Nothing replaced my smoking and yet everything did. I also think that Dave was getting pretty sick of my whining, and finally, said to me, “If you smoke, you’ll die” And there it was, a new mantra, all for me! So every time I had a craving that was especially strong, I would say to myself, “If you smoke, you’ll die. ” It was between me and me, a private, battle song. I was like a Viking yelling “Tyr!”  the god of war!

War against smoking
I was fighting the Battle of my life.

As far as I knew I no longer had cancer. I had to consider myself a non-smoker. But old habits die hard, as much as it is to quit smoking. As soon as I could drive I found that the cigarette lighter popped out as soon as I got in the car. Did I push it in? I have no memory of it. My heart leapt into the air. Maybe there was a left over butt in the ashtray!! But Dave had done an absolutely thorough job of getting rid of any butts, ashtrays and lighters. I would puff no more. If there had been a butt in that ashtray I would have lit it up. But I didn’t want to die. I wanted to live. It took me a long time for the cravings to ebb until they were just a whisper, every now and then.

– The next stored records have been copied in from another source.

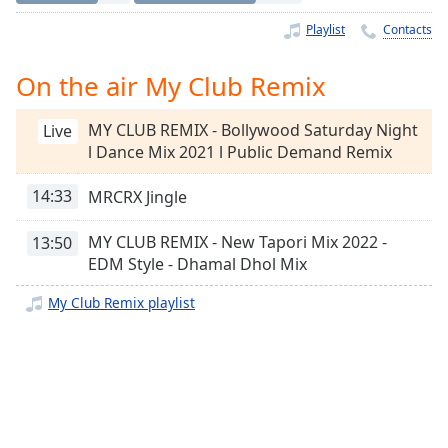
Time
-
-:-
Playlist
Contacts
1x
On the air My Club Remix
Playback
Rate
MY CLUB REMIX - Bollywood Saturday Night
Live
l Dance Mix 2021 l Public Demand Remix
Chapters
Chapters
14:33
MRCRX Jingle
Descriptions
MY CLUB REMIX - New Tapori Mix 2022 -
13:50
EDM Style - Dhamal Dhol Mix
descriptions
off
,
My Club Remix playlist
selected
Captions
captions
settings
,
opens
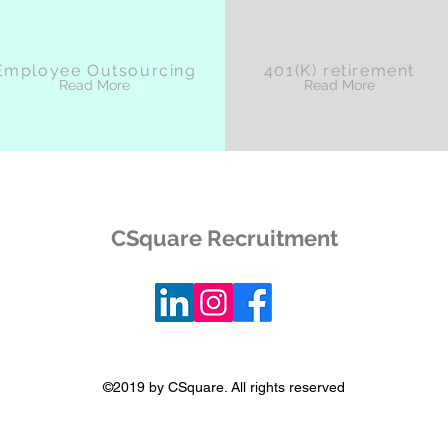
Employee Outsourcing
401(K) retirement
Read More
Read More
CSquare Recruitment
©2019 by CSquare. All rights reserved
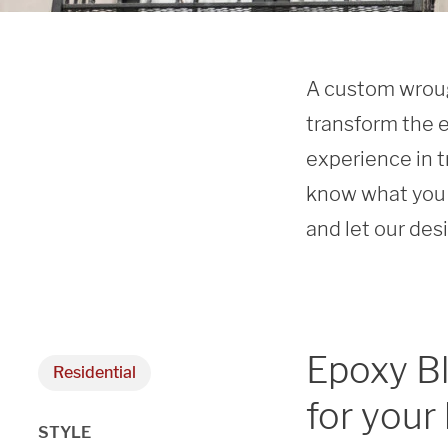
A custom wrough
transform the e
experience in t
know what you 
and let our des
Epoxy B
Residential
for your
STYLE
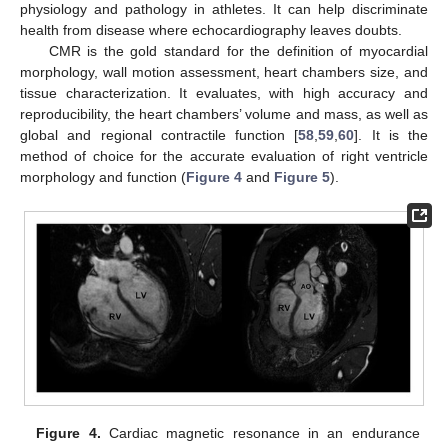
physiology and pathology in athletes. It can help discriminate
health from disease where echocardiography leaves doubts.
CMR is the gold standard for the definition of myocardial
morphology, wall motion assessment, heart chambers size, and
tissue characterization. It evaluates, with high accuracy and
reproducibility, the heart chambers’ volume and mass, as well as
global and regional contractile function [
58
,
59
,
60
]. It is the
method of choice for the accurate evaluation of right ventricle
morphology and function (
Figure 4
and
Figure 5
).
Figure 4.
Cardiac magnetic resonance in an endurance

12 thoughts on “Smoking and Lung Cancer

  1. Liz Webb says:

    Mary for someone that just quit smoking I truly appreciate this post. Each day I struggle I will remember you blog , thank you .Your journey is a inspiration , thank you for sharing

    • Merry says:

      Liz- It’s a toughy for sure, but stick with it, you will feel better each day. How did you hear of my blog?

      • Liz Webb says:

        Canadian Cancer Society , I commented on your intro there today. Merry, you are truly a inspiration. Thank you for sharing your journey

        • Merry says:

          Thank you. One thing also that helped me quit smoking was knowing that so many other people (millions!!) have quit, and have stayed free of cigarettes. Use a mantra!! It may sound silly but it works.

  2. Michele says:

    Ive smoked over 40 yrs till last june 3, 2017. Lung cancer made me quit. I think of it n want a cig 10 times a day but push the thought away. Its so hard still n will be i think. You can stay quit if i have. Im the most addictive personality type ive ever seen. No alcohol either now. Life is so different and im deprived but yet rewarded to wake up every morning and be alive and to love my new life is the best thing thats happened really. Since im in remission i must not smoke and wont because really i HATE HATE HATE CIGARETTES because they gave me cancer. So you too must HATE THEM RIGHT? You will stay quit! You have to!